Figures 6, 7, 8 and 9 show, schematically, continuous processes whereby the step of shaping knitted fabric 20 is performed continuously to produce a contoured structure 30 traveling in a feed direction D.
More specifically, in Figure 6, knitted fabric 20 is fed - from a fabric store not shown - in direction D past a series of spray nozzles 40 for spraying the fabric with liquid resin 24. The impregnated fabric is then fed between the teeth of a pair of powered toothed rollers 43, 44, which shape and draw fabric 20 along in direction D. Rollers 43, 44 are also heated electrically by resistors 45 to at least partly set resin 24 and so
produce at the output a sufficiently rigid contoured structure 30.
Each roller 43, 44 has elongated teeth 46 having substantially trapezoidal cross sections and extending in respective directions parallel to the axis of rotation 47 of roller 43, 44.
Contoured structure 30 is therefore formed with flat portions 30a, 30b extending crosswise to feed direction D of the contoured structure. First and second finish sheets 33, 34 are fed continuously - from stores not shown - onto the moving contoured structure 30, so that, by means of pressing devices 48, 49, first sheet 33 is applied to flat portions 30a of structure 30, and second sheet 34 is applied to portions 30b of structure 30. Upon resin 24 setting completely, sheets 33, 34 adhere firmly to contoured structure 30, and the finished laminated structure can be cut into panels of the required size.

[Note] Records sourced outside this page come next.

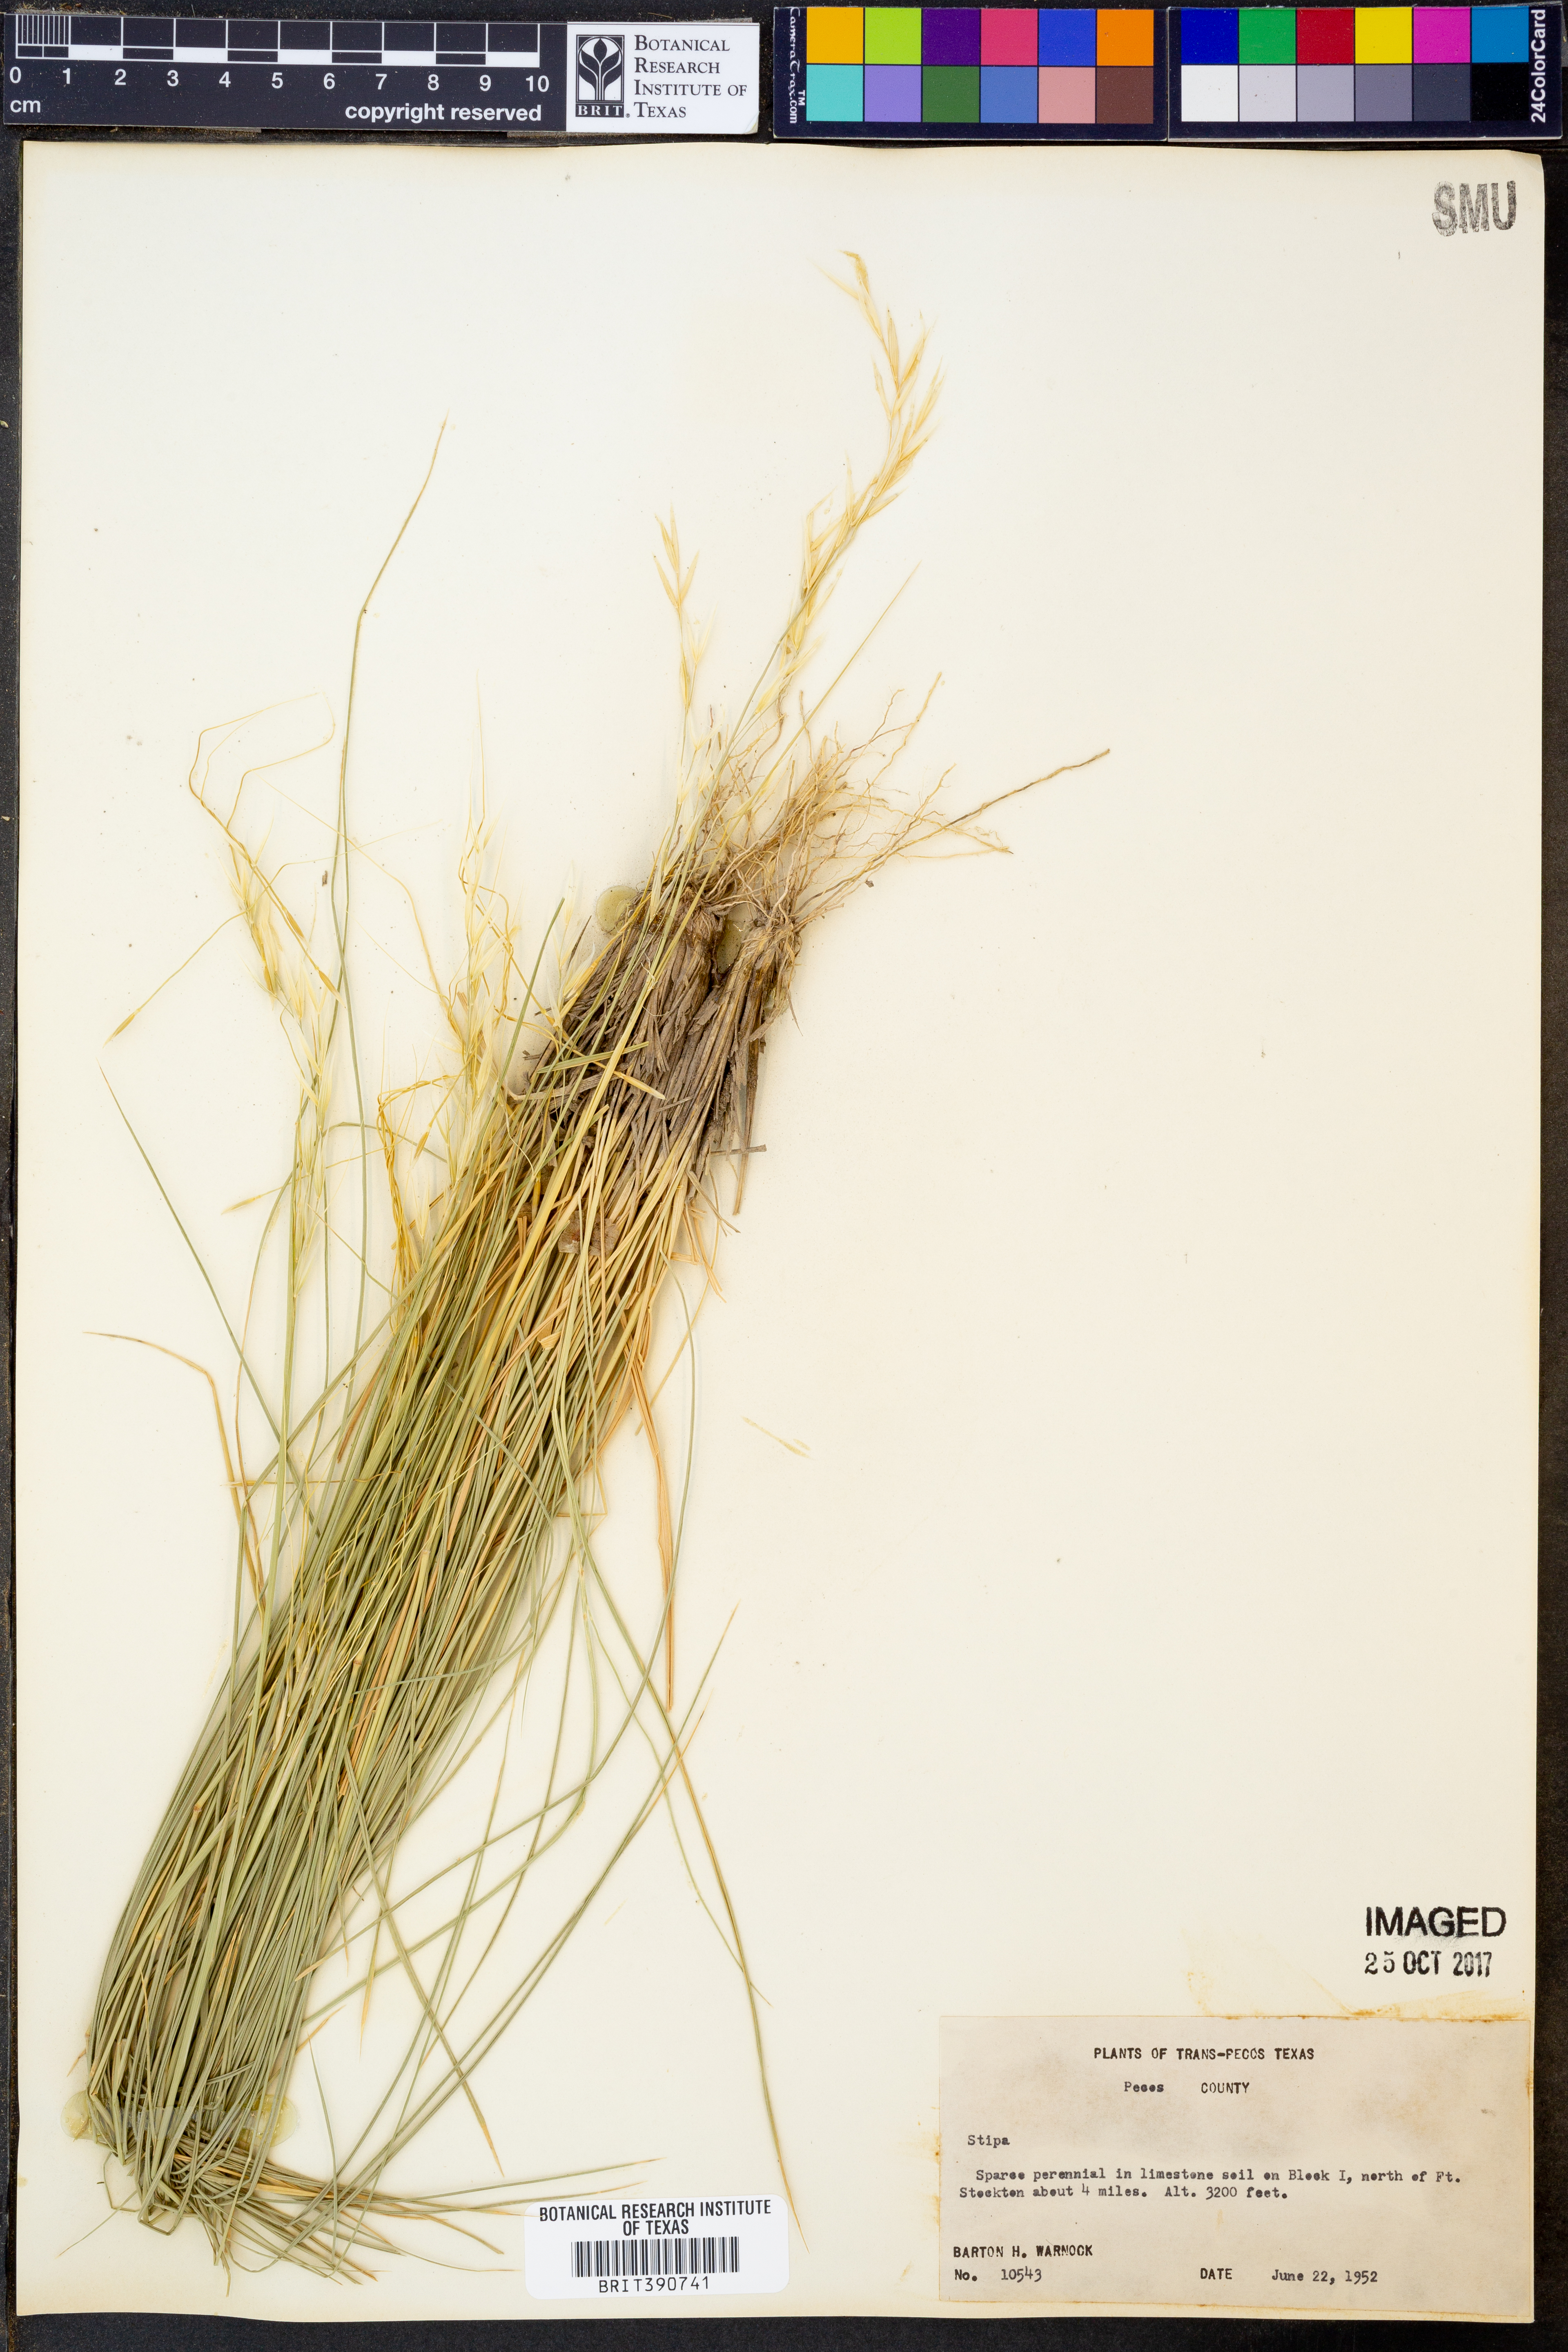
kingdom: Plantae
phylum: Tracheophyta
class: Liliopsida
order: Poales
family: Poaceae
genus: Stipa
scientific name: Stipa
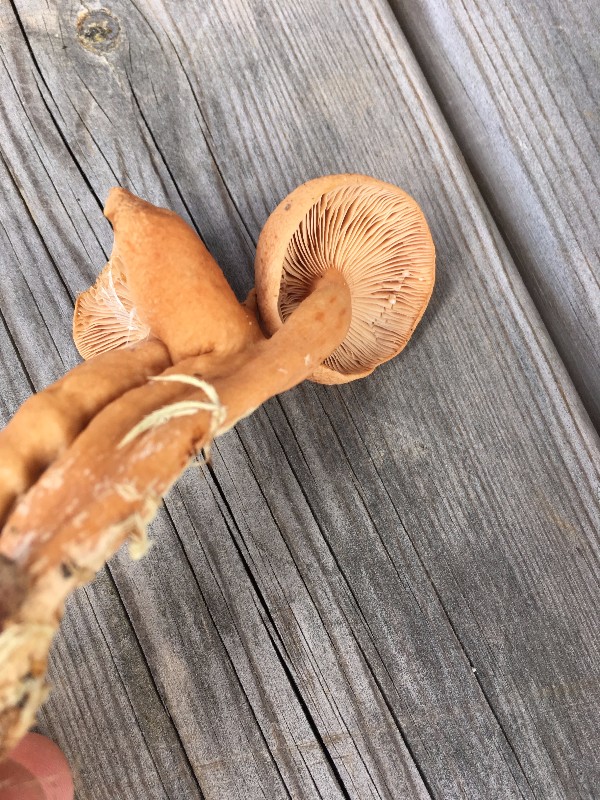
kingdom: Fungi
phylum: Basidiomycota
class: Agaricomycetes
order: Russulales
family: Russulaceae
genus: Lactarius
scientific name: Lactarius tabidus
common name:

As shown in Figure 7, rollers 43, 44 may be formed differently from those in Figure 6, and comprise a number of raised annular portions 46a spaced axially and each defining a respective tooth extending tangentially with respect to the axis of rotation 47 of the roller.
In which case, contoured structure 30 is formed with flat portions 30a, 30b extending parallel to the feed direction of the contoured structure.
With particular reference to Figure 8, knitted fabric 20 is fed - from a fabric store not shown - in
direction D past a series of spray nozzles 50 for spraying the fabric with liquid resin 24. The impregnated fabric is then fed between the teeth of a pair of powered toothed tracks 53, 54, traveling along a straight path extending along the meshing portion of toothed tracks 53, 54. Tracks 53, 54 shape and draw fabric 20 along in direction D, and are also heated electrically by resistors 55 to at least partly set resin 24 and so produce at the output a sufficiently rigid contoured structure 30.
Each track 53, 54 has elongated teeth 56 having substantially trapezoidal cross sections and extending in respective directions parallel to one another and crosswise to " the feed direction D of the contoured structure.
Contoured structure 30 is therefore formed with flat portions 30a, 30b extending crosswise to feed direction D of the contoured structure .
First and second finish sheets 33, 34 are fed continuously - from stores not shown - onto the moving contoured structure 30, so that, by means of pressing devices 58, 59, first sheet 33 is applied to flat portions 30a of structure 30, and second sheet 34 is applied to portions 30b of structure 30. Upon resin 24 setting completely, sheets 33, 34 adhere firmly to contoured structure 30.
As shown in Figure 9, tracks 53, 54 may be formed differently from those in Figure 8, and comprise a number
of raised annular portions 56a spaced axially and each defining a respective tooth extending in a direction parallel to feed direction D of contoured structure 30 where track 53, 54 contacts contoured structure 30. In which case, contoured structure 30 is formed with flat portions 30a, 30b extending parallel to the feed direction of the contoured structure.
Clearly, changes may be made to the method and laminated structure as described herein without, however, departing from the scope of the present invention.